_WHAT THE EXERCISE ASKS_
The listing below contains a span that opens with the line containing "2020-03-27 | Bugfix" and closes with the line containing "2019-08-27 | Feature". Return that span exactly.

_GIVEN DATA_
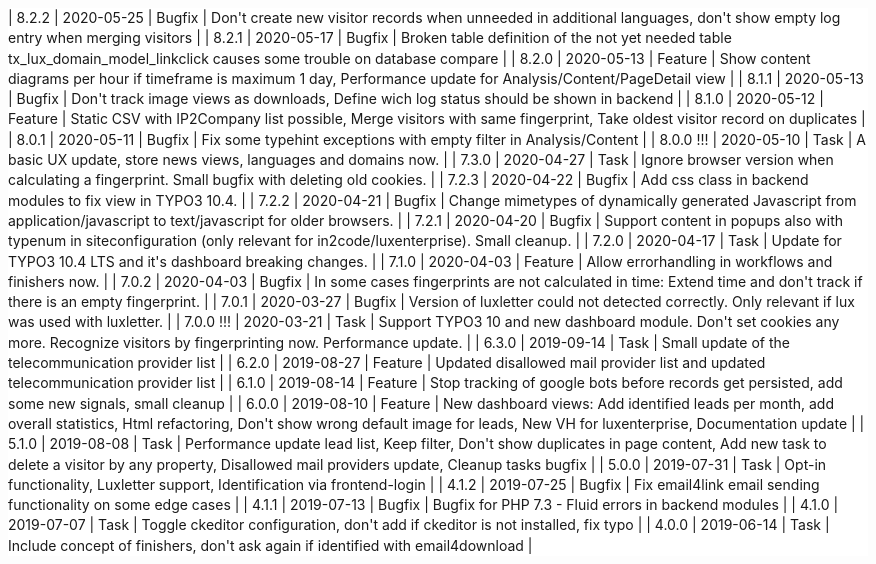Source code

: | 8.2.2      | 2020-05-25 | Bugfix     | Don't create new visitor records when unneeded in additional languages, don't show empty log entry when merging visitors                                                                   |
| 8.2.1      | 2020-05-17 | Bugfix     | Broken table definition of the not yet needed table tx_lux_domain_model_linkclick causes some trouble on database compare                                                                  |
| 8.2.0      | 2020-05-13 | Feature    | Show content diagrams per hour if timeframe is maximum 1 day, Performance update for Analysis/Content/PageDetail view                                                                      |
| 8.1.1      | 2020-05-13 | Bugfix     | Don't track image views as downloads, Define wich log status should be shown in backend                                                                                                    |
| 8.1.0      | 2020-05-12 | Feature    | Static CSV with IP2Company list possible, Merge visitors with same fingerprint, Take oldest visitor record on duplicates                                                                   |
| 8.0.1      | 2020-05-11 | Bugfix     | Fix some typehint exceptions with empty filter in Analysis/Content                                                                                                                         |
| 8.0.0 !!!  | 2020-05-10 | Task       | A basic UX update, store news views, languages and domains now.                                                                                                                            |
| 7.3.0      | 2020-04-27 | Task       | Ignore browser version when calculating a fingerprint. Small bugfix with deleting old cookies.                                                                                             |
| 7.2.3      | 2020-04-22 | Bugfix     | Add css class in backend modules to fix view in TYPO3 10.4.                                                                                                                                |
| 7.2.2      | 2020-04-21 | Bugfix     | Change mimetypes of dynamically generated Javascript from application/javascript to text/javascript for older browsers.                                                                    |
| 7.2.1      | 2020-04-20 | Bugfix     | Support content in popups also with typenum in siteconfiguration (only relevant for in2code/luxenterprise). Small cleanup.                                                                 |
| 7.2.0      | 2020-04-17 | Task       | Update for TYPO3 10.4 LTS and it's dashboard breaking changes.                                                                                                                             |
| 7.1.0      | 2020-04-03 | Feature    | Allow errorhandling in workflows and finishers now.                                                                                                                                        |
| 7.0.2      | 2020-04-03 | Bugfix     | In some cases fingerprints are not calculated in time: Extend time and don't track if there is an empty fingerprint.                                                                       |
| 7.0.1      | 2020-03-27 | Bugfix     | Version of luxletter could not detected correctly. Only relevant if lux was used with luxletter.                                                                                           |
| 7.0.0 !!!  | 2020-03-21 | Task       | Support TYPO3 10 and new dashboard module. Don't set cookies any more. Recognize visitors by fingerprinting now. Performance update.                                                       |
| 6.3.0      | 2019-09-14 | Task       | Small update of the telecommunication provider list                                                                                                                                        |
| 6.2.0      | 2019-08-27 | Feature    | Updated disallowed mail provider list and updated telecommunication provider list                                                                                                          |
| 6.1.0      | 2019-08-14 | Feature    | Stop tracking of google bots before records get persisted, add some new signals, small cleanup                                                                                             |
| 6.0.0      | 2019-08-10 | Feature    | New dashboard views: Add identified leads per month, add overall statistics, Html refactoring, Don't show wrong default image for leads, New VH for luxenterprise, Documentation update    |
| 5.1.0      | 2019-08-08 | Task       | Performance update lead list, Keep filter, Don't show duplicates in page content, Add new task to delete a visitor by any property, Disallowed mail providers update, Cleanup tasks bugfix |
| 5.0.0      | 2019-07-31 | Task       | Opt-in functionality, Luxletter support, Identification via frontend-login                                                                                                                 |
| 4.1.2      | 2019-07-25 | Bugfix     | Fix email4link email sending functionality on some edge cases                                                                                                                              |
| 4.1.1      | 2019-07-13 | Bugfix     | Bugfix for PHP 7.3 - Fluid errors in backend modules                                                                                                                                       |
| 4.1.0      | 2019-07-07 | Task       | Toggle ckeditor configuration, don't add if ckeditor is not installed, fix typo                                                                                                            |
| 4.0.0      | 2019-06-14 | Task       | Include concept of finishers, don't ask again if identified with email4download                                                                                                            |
==
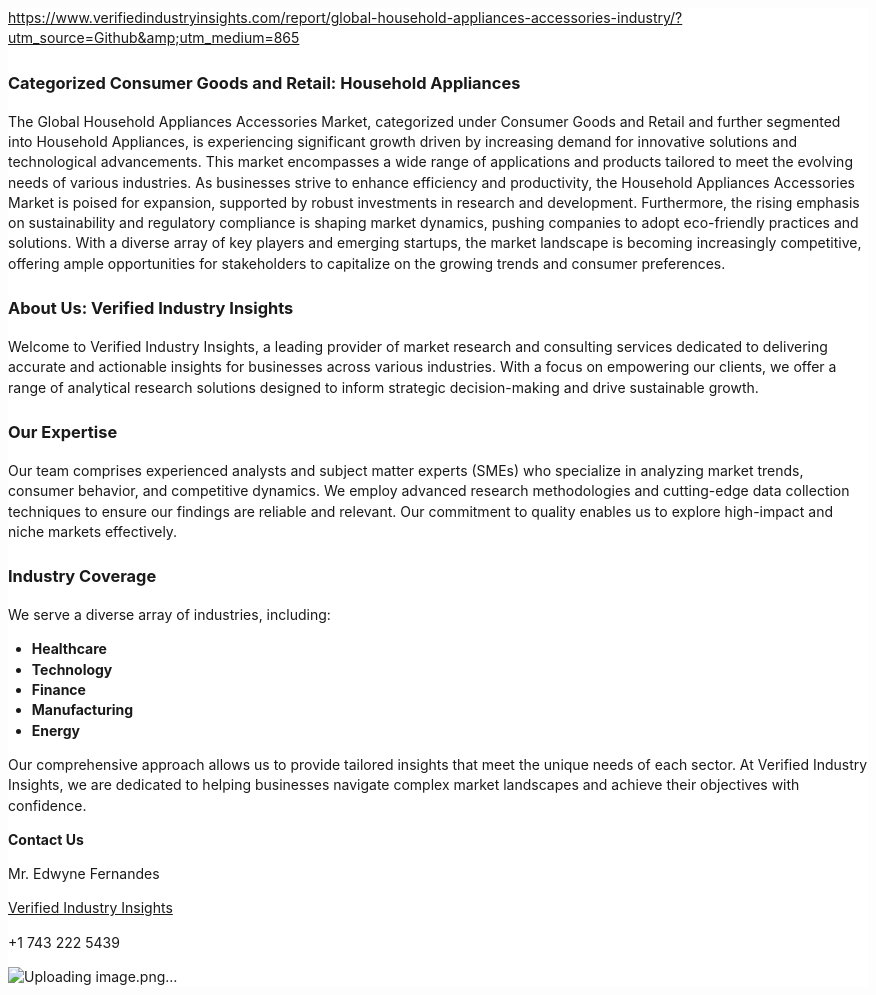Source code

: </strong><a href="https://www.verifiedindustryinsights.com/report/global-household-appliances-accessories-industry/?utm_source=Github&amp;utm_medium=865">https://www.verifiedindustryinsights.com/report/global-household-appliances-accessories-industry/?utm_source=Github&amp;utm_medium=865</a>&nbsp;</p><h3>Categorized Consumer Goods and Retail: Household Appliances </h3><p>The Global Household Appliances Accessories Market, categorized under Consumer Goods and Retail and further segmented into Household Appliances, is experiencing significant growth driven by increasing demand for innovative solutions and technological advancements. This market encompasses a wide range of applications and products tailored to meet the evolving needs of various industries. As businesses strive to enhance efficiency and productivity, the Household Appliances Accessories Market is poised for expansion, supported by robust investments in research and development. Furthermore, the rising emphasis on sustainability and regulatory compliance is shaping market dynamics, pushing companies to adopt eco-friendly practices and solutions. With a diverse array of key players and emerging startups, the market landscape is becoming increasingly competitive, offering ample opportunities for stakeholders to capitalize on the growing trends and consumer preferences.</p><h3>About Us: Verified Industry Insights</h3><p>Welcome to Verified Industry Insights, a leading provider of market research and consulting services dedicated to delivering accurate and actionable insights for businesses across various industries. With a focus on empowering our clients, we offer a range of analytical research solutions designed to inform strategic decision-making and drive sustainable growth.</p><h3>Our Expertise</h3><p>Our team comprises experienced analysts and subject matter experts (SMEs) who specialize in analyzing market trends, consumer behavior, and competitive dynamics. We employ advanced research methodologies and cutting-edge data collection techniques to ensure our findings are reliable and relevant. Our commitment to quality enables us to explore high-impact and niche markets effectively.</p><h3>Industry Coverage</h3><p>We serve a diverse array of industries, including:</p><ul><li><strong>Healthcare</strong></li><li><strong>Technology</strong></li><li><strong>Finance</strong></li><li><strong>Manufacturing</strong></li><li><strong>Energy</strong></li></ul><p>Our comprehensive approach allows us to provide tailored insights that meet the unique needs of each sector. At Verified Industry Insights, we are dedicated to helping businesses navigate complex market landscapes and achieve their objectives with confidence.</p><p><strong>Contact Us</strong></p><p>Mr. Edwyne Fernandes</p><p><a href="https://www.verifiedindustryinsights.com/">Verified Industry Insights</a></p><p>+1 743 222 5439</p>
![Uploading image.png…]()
---
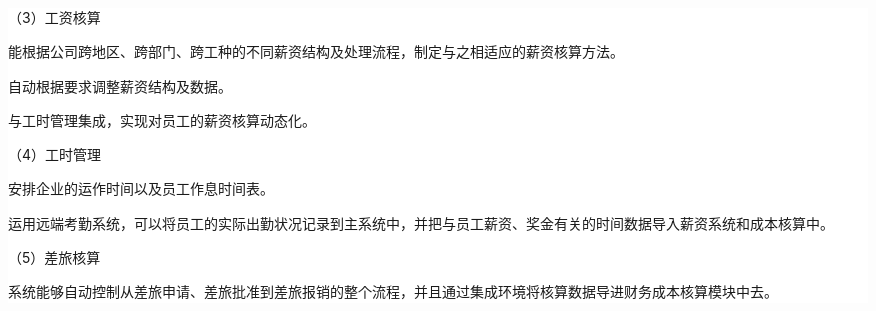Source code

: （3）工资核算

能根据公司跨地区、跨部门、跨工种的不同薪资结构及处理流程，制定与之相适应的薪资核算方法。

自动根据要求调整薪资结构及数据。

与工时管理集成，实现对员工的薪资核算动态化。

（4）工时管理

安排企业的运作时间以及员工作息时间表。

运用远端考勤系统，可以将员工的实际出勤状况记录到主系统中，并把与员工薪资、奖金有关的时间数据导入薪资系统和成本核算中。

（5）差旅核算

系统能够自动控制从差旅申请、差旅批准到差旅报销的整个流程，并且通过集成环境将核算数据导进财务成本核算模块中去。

_SOLUTION TO THIS TASK_
| 7.0.1      | 2020-03-27 | Bugfix     | Version of luxletter could not detected correctly. Only relevant if lux was used with luxletter.                                                                                           |
| 7.0.0 !!!  | 2020-03-21 | Task       | Support TYPO3 10 and new dashboard module. Don't set cookies any more. Recognize visitors by fingerprinting now. Performance update.                                                       |
| 6.3.0      | 2019-09-14 | Task       | Small update of the telecommunication provider list                                                                                                                                        |
| 6.2.0      | 2019-08-27 | Feature    | Updated disallowed mail provider list and updated telecommunication provider list                                                                                                          |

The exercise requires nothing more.